No, I think we humans have an interest in something larger, better, more infinite. I think we are repeatedly drawn to that 20% of life that is Something True, but we can’t quite figure out how to get there. So we make widgets.
We make widgets because we believe that the widgets, somehow, open up a door to what is real and true and important.
Sports are a widget, a big useless endeavor that has no deep and lasting value. Yet, somehow, in the middle of some of the strain and sweat, we can find something true about human strength and spirit and effort. Music is another widget, a pattern of sound that can beautiful and moving or cold, heartless plastic. We keep at that widget because there is something in it about beauty and humanity.
Money is a widget, a made-up construct that for some comes close to the truth because it opens a door on power and control. Even religion can be a widget, human beings’ made-up way to get closer to the truth of God.
We love our widgets; we each have our set of widgets that we think are most important, and our own deep-held beliefs about how those widgets should be groomed and cared for and preserved. Lots of us lose sight of the true thing that the widget is supposed to lead us to, and we become pre-occupied with the widget itself. We become devoted to the made-up foolishness that we humans do so well. Once upon a time this was called idolatry; nowadays we call it addiction or obsession or commitment.
Human history is filled with stupid widget arguments. Can a woman be a priest? Should a king be allowed to divorce? Should native Americans be allowed to run casinos? And what about that designated hitter?
There are times when events cut through the widget haze. After death or tragedy, people usually realize that a whole lot of things just aren’t important. Facing Really Bad stuff gives us great clarity, and we see the widgets for the artificial trivialities that they are.
But it never lasts. The clarity fades, the fog rolls in, and we get all excited about stupid stuff all over again.
It would be easy—and many have done it—to dismiss that 80% of human experience and activity, to say “It’s just a bunch of widgets. It’s stupid. I’m not going to pay attention at all.” And lots of people, many rather cynical and cranky, kick the table over and do so.
That’s where it gets tricky. Because behind every widget is a person who really believes in that widget. That person has invested some of their hearts and souls and spirit in the widget. The widget itself may well be stupid, fake, and artificial. It may be completely worthless. But the person who stands behind it is not.
Your three-year-old brings you a pie plate full of mud, announcing in a voice filled with pride and love that this is the world’s best apple pie. Now, you know a mud pie when you see one. But you take the pie, treat it like it’s made of gold, maybe even take a little muddy taste.

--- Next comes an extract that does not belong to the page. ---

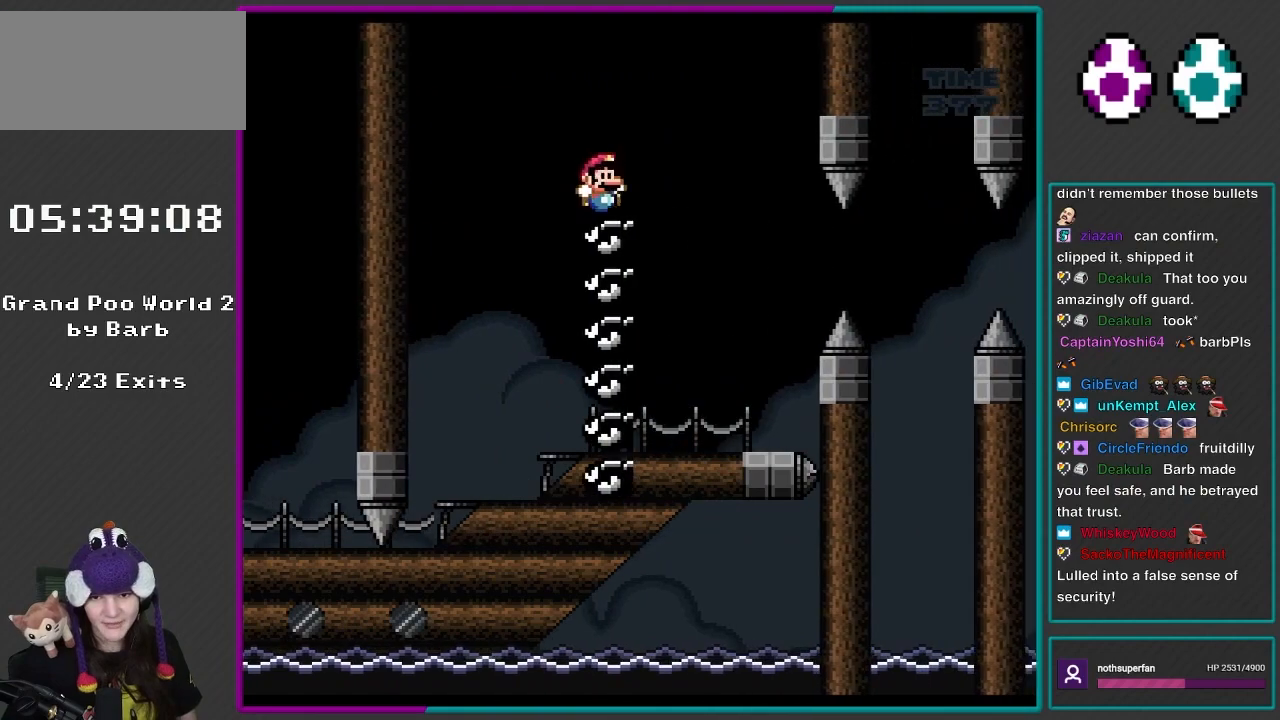
{"buttons": ["X", "DPAD_RIGHT"], "events": [[33, "B", "up"], [83, "X", "down"], [83, "Y", "up"], [200, "DPAD_LEFT", "down"], [200, "DPAD_RIGHT", "up"], [333, "DPAD_LEFT", "up"], [400, "DPAD_RIGHT", "down"]]}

The pie has no value. It’s mud in a pie plate. But because that child has put heart and soul into it, you treat the pie with kindness and respect and love, because that’s how you want to treat the child.
Same thing with widgets.
Widgets are empty, hollow constructions, but we pour parts of our hearts and soul into that empty container, and it is impossible to smash the container without hurting the heart that some living person has poured into it.
So there is one of the great challenges of life—to not become so distracted and hoodwinked by the widgets that we waste our time on foolishness, and at the same time not to run roughshod over our fellow human beings. The greatest irony of all is that, sometimes, widgets, through no one’s intentions, are the best tool we have for touching each other.